Consider an example where the number of people that show up at a bus stop is Poisson with a mean of 2.5 per hour. If watching the bus stop for 1 hours, what is the probability that exactly \(x\) people show up for the whole time?

Poisson Cumulative Distribution

For the previous example, what is the probability that more than \(x\) people show up for the whole time?

Simulating a Poisson Process containing 1 event type

The following example illustrates how to simulate arrival times within a specified interval \((0,L]\).

  1. Generate the number of arrivals \(N(L)\) from \(Pois(\lambda*L)\).
  2. Conditional on \(N(L) = n\), generate arrival times from ordered Unif(O,L).

The following plot simulates arrivals from a Poisson process with rate 10 events/interval after observing for 5 intervals.

Simulating a Poisson Process containing 2 event types

Now, let’s build on the previous example to model a Poisson process that contains 2 event types.

  1. Generate the number of arrivals \(N(L)\) from \(Pois(\lambda*L)\).
  2. Conditional on \(N(L) = n\), generate arrival times from ordered Unif(O,L).
  3. For each arrival, we flip a coin with probability Bern(0.3) of Heads; these coin tosses are labeled as type-1; the rest are labeled as type-2.

The resulting vectors of arrival times t1 and t2 are realizations of 2 independent Poisson processes.

Gaussian

The Normal distribution is a famous continuous distribution with a bell-shaped PDF. It is extremely widely used in statistics because of a theorem, the central limit theorem, which says under very weak assumptions, the sum of a large number of i.i.d. random variables has an approximately Normal distribution - regardless of the distribution of the underlying random variable.

The simplest normal distribution is the standard normal, which is centered at 0 and has a variance of 1.

Gaussian Density

The following plot shows the probability that Normal(0,1) exactly equals any value between -3 and +3.

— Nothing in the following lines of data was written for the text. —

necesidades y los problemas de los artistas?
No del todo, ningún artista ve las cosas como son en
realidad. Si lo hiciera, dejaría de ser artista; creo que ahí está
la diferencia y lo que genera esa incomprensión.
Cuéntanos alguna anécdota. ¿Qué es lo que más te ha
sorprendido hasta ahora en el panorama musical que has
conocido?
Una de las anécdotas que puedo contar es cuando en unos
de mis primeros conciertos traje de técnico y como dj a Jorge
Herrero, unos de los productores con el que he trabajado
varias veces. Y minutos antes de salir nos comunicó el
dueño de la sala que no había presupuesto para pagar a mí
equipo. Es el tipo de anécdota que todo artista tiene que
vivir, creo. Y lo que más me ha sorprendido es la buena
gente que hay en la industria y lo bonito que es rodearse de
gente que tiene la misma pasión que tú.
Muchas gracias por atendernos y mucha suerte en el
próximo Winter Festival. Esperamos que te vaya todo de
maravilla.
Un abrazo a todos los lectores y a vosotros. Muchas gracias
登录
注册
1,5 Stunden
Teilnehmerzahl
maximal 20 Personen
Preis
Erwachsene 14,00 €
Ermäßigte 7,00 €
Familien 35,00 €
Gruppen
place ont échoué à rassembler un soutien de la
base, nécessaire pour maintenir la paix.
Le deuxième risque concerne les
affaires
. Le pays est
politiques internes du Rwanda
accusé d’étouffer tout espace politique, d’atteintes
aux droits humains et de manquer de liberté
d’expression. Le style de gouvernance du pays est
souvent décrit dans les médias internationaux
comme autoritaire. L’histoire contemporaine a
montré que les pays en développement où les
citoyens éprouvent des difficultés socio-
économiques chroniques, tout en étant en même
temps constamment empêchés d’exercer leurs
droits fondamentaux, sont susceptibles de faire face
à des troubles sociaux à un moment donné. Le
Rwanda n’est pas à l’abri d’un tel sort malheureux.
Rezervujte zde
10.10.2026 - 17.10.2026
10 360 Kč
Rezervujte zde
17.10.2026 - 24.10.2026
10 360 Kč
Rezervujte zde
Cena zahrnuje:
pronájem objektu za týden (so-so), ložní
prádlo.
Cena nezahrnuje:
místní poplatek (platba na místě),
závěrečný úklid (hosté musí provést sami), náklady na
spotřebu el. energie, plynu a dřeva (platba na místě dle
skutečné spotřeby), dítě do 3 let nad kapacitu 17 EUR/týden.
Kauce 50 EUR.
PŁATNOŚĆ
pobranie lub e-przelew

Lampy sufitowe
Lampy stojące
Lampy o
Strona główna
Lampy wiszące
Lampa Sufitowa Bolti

Gaussian Cumulative Distribution

The following plot shows the probability that Normal(0,1) is greater than to any value between -3 and +3.

Click Fraud Rate Simulation

Lets’ consider a click fraud detection event analysis where 1 out of 100 ad clicks is fraudulent (ie. fraud rate is 1%).

If we had a very large dataset, we could run 2000 experiments where we calculate the fraud rate of small samples. According to the central limit theorem, we can take the average fraud rate across all the experiments and be close to the actual fraud rate.

The plot above shows a histogram of the fraud rates for each sample. We try sizes of 10, 100, 200 and 500 samples. Notice that as the sample size grows, the distribution gets Gaussian looking (like a bell curve) and increasinsly centered at 0.01 (1%).

Multivariate Normal

A multivariate (MVN) normal distribution generalizes the Normal distribution into higher dimension. The parameters of a multi-variate normal are:

  1. The mean vector (\(\mu_1, \mu_2, ... \mu_n\))
  2. The covariance matrix, which is the k x k matrix of covariances between components, arranged so that the row i, column j entry is Cov(\(X_i, X_j\)).

The following plot shows random variables from 2 bivariate normals: BLUE and ORANGE. The BLUE distribution has parameters \(N((1,0)^T, I)\). The ORANGE distribution has parameters \(N((0,1)^T, I)\). I represents a 2x2 identity matrix - where the diagonals are 1 and other values are 0.